WHAT YOU WILL DO:
Whenever a line of the material contains the string "none", it should be copied.

DATA SECTION:
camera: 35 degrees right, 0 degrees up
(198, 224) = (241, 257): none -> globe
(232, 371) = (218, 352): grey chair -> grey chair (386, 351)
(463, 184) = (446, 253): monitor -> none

RESULT FOR THIS TASK:
(198, 224) = (241, 257): none -> globe
(463, 184) = (446, 253): monitor -> none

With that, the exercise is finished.